DATASET CONTENT START

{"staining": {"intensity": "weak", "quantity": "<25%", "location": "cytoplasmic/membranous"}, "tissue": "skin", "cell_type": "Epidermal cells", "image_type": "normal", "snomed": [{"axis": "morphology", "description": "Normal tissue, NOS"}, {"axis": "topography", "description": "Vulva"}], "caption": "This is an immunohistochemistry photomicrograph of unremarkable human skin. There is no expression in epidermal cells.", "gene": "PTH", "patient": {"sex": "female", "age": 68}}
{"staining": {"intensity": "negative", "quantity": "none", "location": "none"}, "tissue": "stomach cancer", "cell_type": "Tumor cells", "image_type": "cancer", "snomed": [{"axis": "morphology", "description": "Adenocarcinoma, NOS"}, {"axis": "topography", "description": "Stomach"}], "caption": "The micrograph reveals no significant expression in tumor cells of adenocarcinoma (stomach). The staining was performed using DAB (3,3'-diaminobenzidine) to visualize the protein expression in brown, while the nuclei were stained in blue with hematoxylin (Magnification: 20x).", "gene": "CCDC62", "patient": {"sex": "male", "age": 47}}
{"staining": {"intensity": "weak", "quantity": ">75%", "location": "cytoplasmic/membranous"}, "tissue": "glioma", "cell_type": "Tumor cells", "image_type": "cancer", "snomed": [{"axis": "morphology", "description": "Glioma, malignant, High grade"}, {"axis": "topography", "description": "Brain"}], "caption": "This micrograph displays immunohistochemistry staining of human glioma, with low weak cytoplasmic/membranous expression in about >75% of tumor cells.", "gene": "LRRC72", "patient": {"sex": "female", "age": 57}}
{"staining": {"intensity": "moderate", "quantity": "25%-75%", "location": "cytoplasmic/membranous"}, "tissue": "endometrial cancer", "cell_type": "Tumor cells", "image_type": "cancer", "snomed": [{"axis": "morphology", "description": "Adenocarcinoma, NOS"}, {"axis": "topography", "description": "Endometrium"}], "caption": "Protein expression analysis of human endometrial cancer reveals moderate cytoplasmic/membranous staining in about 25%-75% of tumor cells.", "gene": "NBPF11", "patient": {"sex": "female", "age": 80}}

DATASET CONTENT END

• WHAT THE EXERCISE ASKS:
Type out the material again, matching every line.

• OUTPUT:
{"staining": {"intensity": "weak", "quantity": "<25%", "location": "cytoplasmic/membranous"}, "tissue": "skin", "cell_type": "Epidermal cells", "image_type": "normal", "snomed": [{"axis": "morphology", "description": "Normal tissue, NOS"}, {"axis": "topography", "description": "Vulva"}], "caption": "This is an immunohistochemistry photomicrograph of unremarkable human skin. There is no expression in epidermal cells.", "gene": "PTH", "patient": {"sex": "female", "age": 68}}
{"staining": {"intensity": "negative", "quantity": "none", "location": "none"}, "tissue": "stomach cancer", "cell_type": "Tumor cells", "image_type": "cancer", "snomed": [{"axis": "morphology", "description": "Adenocarcinoma, NOS"}, {"axis": "topography", "description": "Stomach"}], "caption": "The micrograph reveals no significant expression in tumor cells of adenocarcinoma (stomach). The staining was performed using DAB (3,3'-diaminobenzidine) to visualize the protein expression in brown, while the nuclei were stained in blue with hematoxylin (Magnification: 20x).", "gene": "CCDC62", "patient": {"sex": "male", "age": 47}}
{"staining": {"intensity": "weak", "quantity": ">75%", "location": "cytoplasmic/membranous"}, "tissue": "glioma", "cell_type": "Tumor cells", "image_type": "cancer", "snomed": [{"axis": "morphology", "description": "Glioma, malignant, High grade"}, {"axis": "topography", "description": "Brain"}], "caption": "This micrograph displays immunohistochemistry staining of human glioma, with low weak cytoplasmic/membranous expression in about >75% of tumor cells.", "gene": "LRRC72", "patient": {"sex": "female", "age": 57}}
{"staining": {"intensity": "moderate", "quantity": "25%-75%", "location": "cytoplasmic/membranous"}, "tissue": "endometrial cancer", "cell_type": "Tumor cells", "image_type": "cancer", "snomed": [{"axis": "morphology", "description": "Adenocarcinoma, NOS"}, {"axis": "topography", "description": "Endometrium"}], "caption": "Protein expression analysis of human endometrial cancer reveals moderate cytoplasmic/membranous staining in about 25%-75% of tumor cells.", "gene": "NBPF11", "patient": {"sex": "female", "age": 80}}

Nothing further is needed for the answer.